What do I say to the man who has everything, the man who has nothing but nothing to lose; and nothing to gain from any man who has anything, the man at the top of his game? I say, “Can those tomatoes now. Don’t worry about the price. Attend to the quality instead.” I say, “Seek neither peace nor prosperity. Expect unending challenges. Remember how eternally boring immortality felt?” I say, “Now is not the time, and never was. Time isn’t, and never really was. Now is now. Time, mere illusion.”

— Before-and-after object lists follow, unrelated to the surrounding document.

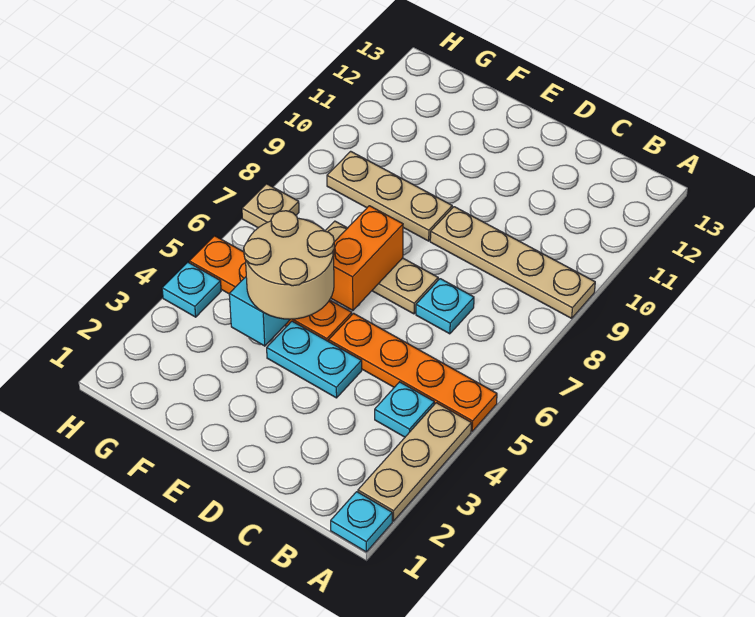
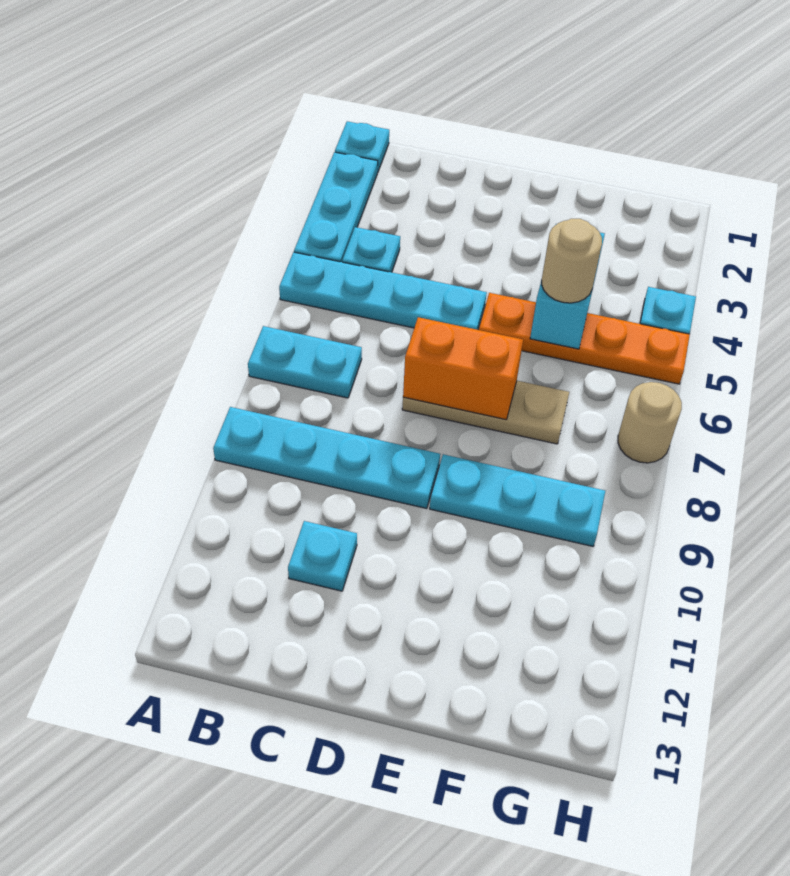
tan 1x3 plate [358,403,471,521] -> cyan 1x3 plate [294,152,378,262]
orange 1x4 plate [329,313,497,431] -> cyan 1x4 plate [279,252,487,330]
tan 1x4 plate [430,207,595,318] -> cyan 1x4 plate [213,407,440,509]
cyan 1x1 plate [416,279,474,334] -> cyan 1x1 plate moved to [288,521,357,591]
cyan 1x2 plate [267,321,362,398] -> cyan 1x2 plate moved to [248,326,362,398]
tan 2x2 round brick [244,211,334,319] -> tan 1x1 round brick [542,219,602,303]
orange 1x2 brick [331,206,403,310] -> orange 1x2 brick turned to [403,317,523,420]
tan 1x3 plate [327,151,452,241] -> cyan 1x3 plate [430,454,605,546]
tan 1x1 plate [242,184,299,228] -> tan 1x1 round brick [618,382,682,463]

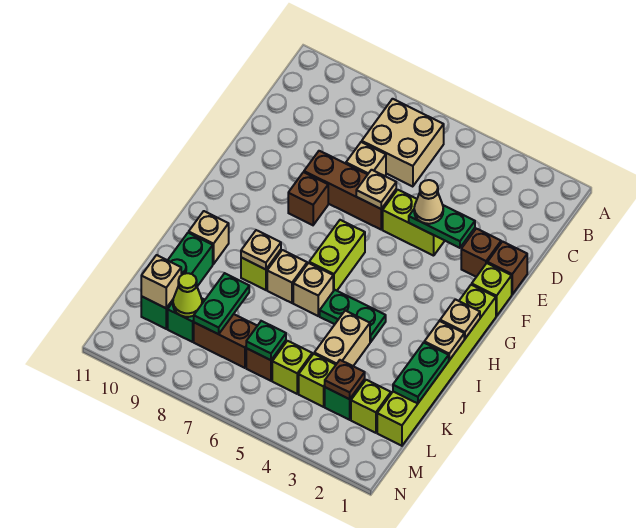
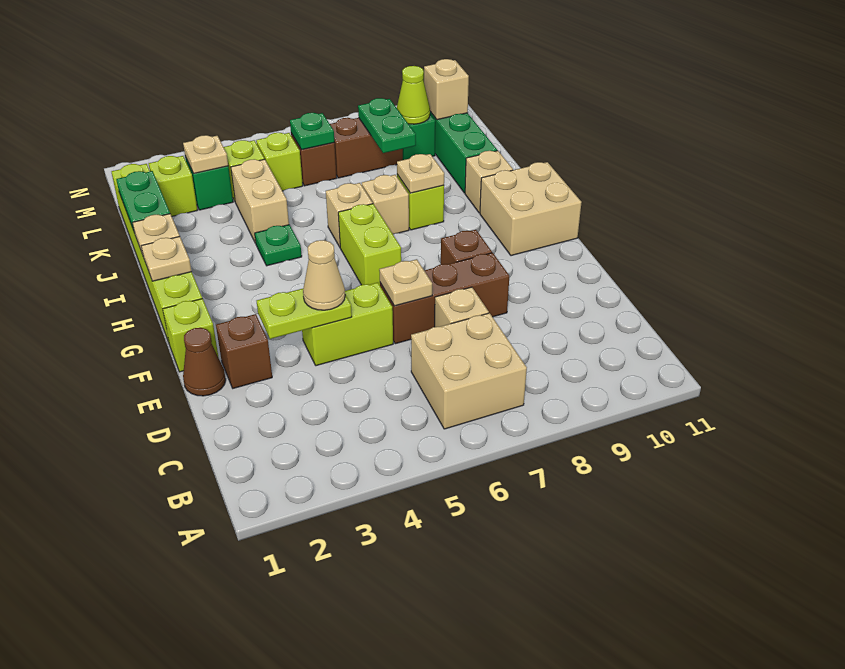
brown 1x1 brick [487,242,527,294] -> brown 1x1 cone [183,328,226,396]
green 1x2 plate [409,205,475,248] -> lime 1x2 plate [257,289,352,339]
none -> tan 2x2 brick [480,162,582,256]
green 1x2 plate [320,290,386,342] -> green 1x1 plate [255,225,302,266]
brown 1x1 plate [325,360,365,399] -> tan 1x1 plate [183,135,228,173]

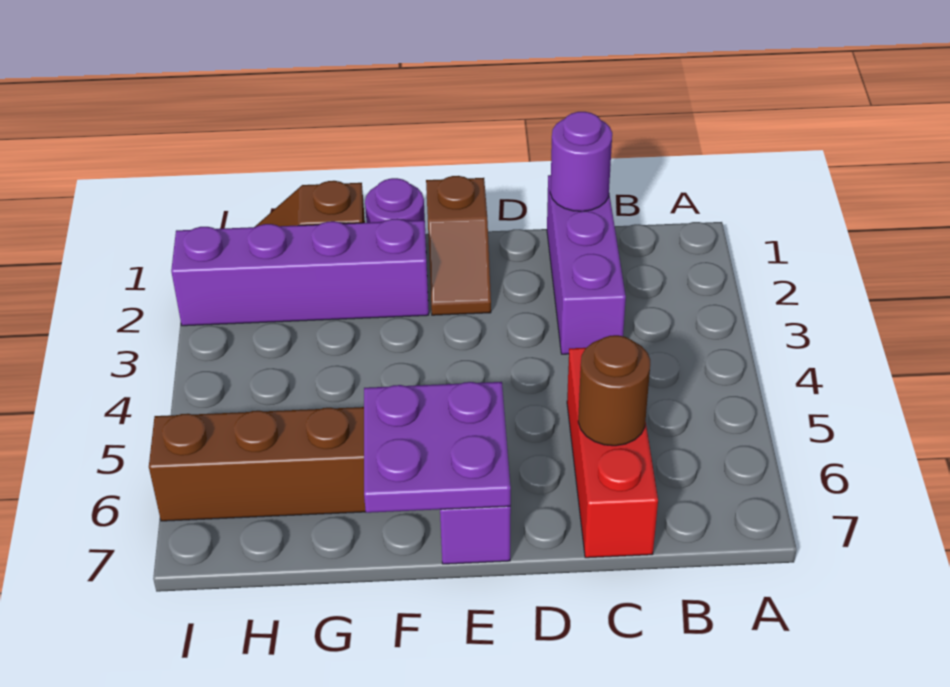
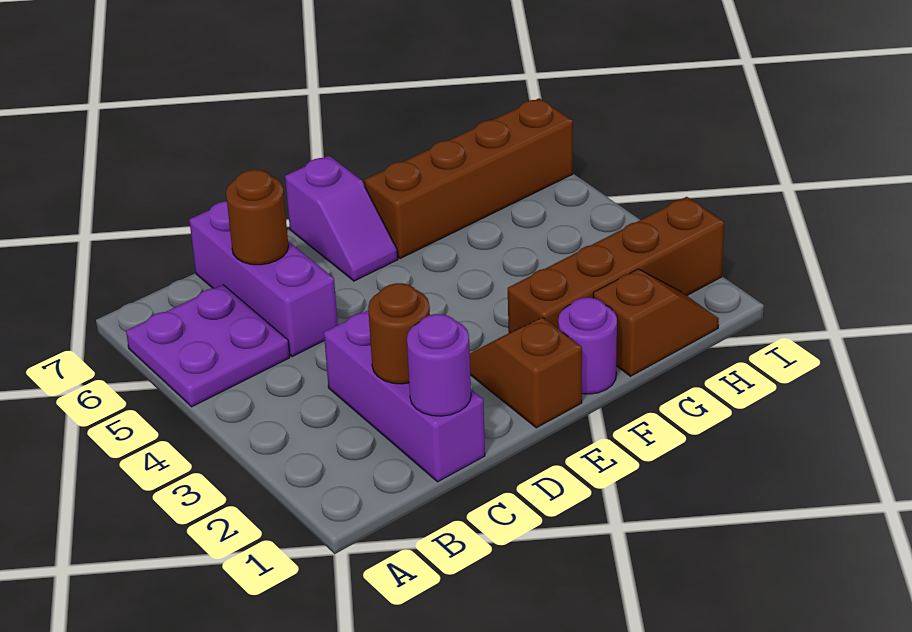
none -> brown 1x1 round brick [368,283,430,384]
red 1x3 brick [567,348,658,558] -> purple 1x3 brick [189,201,338,357]
purple 2x2 plate [364,382,511,513] -> purple 2x2 plate moved to [126,285,290,407]
purple 1x4 brick [171,219,429,326] -> brown 1x4 brick [508,197,724,333]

I now contradict almost everything I once held dear, what I once clearly believed mattered most. This world, which seems to stroll along at an inexorable pace, turns backwards and upside down along the way; and inside-out, too. My expectation that it might move along a knowable trajectory poisoned me with false discouragement which felt real enough to daunt my courage. No courage was ever needed if anyone knew the path. No faith ever demanded understanding. Disappointment is disguised surprise. Exile, a state of mind.

I weave my own webs this time of year. I smell snow but see only summertime surrounding me. This makes no sense, so I hold the somewhat sacred responsibility of making sense for it; of it. The story’s only ever elevated after the plot twists around. The lowly and annoying webs attract possibility and scream potential while prefacing certain demise. My webs seem no less audacious. Upon what terms will I continue? Last season, I imagined myself determining those terms. This season, along with the spiders, I consider accepting the terms on offer here.

I say I turn sixty four this morning, but I didn’t really turn anything to accomplish this. The world was the one turning and I was always, apparently, somehow invited along for the ride. I’m grateful for those beside me here.